ASSIGNMENT:
Report how many lines of the listing include the word "below"; nothing else should be written.

AVAILABLE RECORDS Block Start

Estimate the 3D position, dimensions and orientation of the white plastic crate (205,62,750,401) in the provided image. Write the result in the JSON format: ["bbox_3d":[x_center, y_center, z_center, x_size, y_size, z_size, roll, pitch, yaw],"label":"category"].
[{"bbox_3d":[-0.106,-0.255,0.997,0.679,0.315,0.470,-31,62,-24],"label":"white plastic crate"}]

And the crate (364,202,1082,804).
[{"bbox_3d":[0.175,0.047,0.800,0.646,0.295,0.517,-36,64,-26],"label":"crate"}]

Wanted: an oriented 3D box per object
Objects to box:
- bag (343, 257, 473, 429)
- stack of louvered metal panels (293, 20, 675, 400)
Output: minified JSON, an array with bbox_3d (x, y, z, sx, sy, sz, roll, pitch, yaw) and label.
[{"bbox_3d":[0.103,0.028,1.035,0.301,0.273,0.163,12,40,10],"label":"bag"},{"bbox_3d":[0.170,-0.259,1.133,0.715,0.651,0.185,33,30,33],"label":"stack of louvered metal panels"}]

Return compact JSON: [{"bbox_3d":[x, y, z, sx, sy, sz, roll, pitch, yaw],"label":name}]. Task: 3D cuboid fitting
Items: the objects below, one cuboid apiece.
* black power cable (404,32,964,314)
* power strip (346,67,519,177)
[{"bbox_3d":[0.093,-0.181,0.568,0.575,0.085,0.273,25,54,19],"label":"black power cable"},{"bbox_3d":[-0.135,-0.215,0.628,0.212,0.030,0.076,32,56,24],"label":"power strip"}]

AVAILABLE RECORDS Block End
AVAILABLE RECORDS Block Start

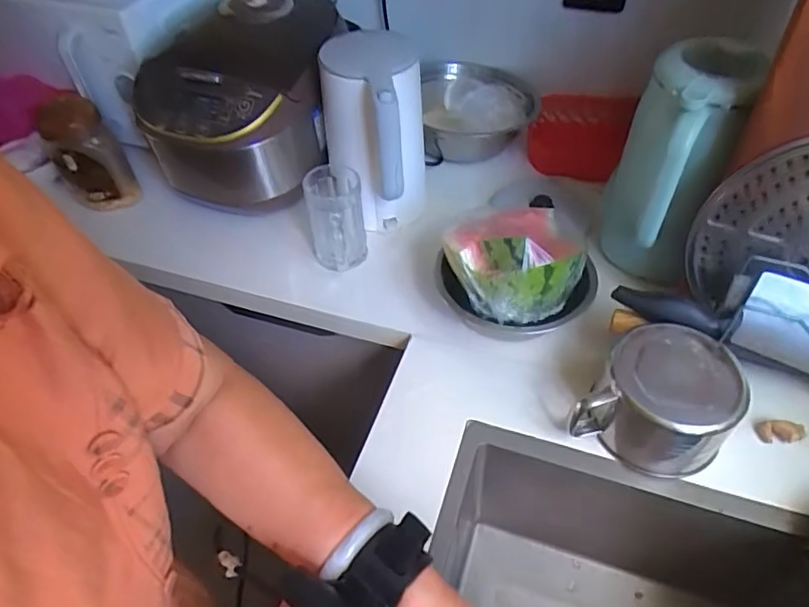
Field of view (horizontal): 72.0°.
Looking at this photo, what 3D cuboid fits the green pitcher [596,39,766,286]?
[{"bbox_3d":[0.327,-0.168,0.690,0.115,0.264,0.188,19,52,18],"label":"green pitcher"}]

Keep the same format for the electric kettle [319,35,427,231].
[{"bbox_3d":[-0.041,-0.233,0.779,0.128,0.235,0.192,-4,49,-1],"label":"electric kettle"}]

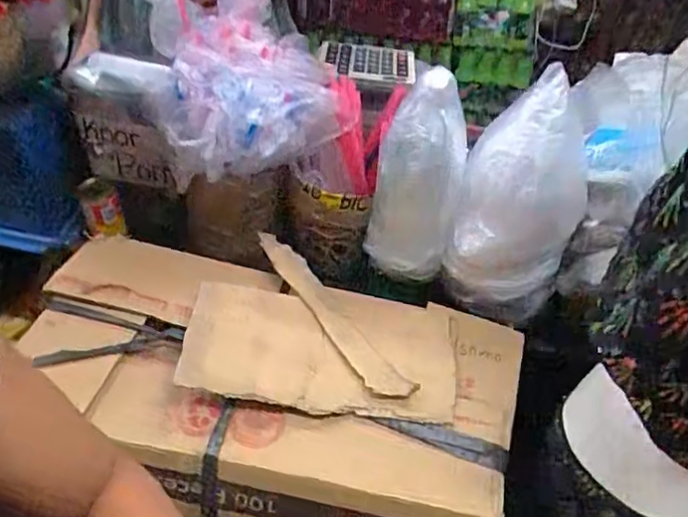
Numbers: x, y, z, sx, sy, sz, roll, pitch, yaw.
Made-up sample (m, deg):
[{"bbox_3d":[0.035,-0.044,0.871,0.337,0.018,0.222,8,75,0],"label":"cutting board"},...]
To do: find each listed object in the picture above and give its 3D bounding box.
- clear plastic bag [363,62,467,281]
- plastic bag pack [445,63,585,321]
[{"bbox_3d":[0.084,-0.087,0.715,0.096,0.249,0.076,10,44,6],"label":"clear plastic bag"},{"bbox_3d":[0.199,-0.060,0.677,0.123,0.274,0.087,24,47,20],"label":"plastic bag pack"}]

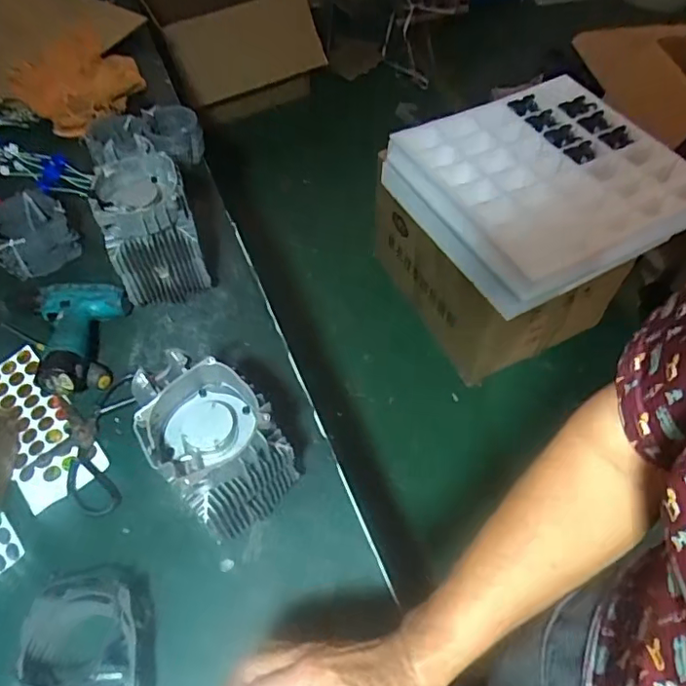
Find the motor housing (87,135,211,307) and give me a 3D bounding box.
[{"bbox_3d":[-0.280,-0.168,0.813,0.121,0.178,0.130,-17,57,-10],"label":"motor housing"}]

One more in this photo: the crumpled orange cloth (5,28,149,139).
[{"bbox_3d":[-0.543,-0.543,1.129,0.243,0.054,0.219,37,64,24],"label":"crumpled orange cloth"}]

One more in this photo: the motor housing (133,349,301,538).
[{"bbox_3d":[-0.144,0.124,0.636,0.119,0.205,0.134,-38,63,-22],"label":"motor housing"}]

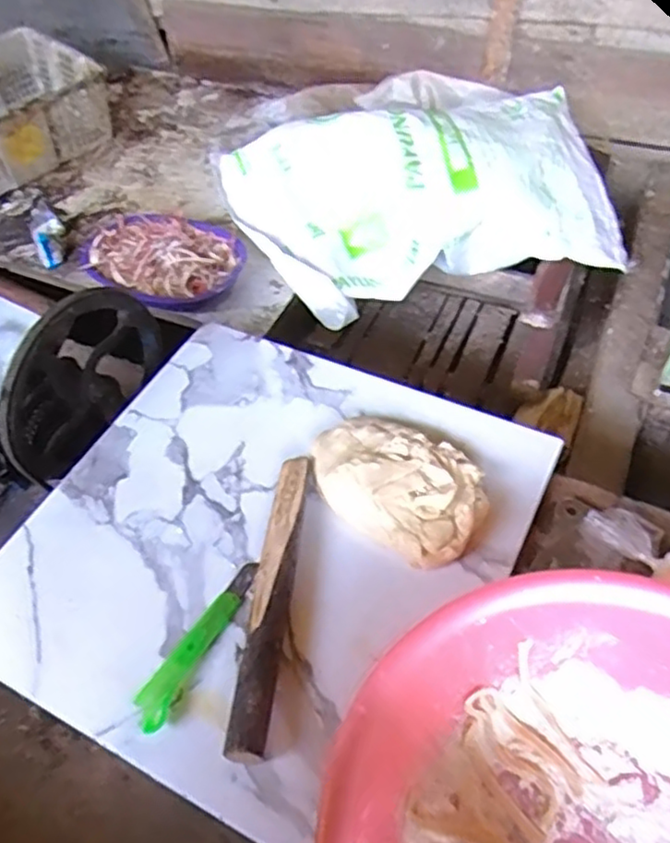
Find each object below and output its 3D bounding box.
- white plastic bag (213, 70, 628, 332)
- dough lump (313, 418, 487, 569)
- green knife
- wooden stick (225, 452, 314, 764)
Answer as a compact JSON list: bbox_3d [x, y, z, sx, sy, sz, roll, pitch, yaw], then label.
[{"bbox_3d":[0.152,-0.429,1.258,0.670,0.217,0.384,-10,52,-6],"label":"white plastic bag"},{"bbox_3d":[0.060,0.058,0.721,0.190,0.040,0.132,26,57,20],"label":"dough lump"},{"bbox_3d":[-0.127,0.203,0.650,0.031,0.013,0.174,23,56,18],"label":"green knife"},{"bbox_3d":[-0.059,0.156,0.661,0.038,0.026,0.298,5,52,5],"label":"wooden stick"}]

AVAILABLE RECORDS Block End

RESPONSE TO THE EXERCISE:
2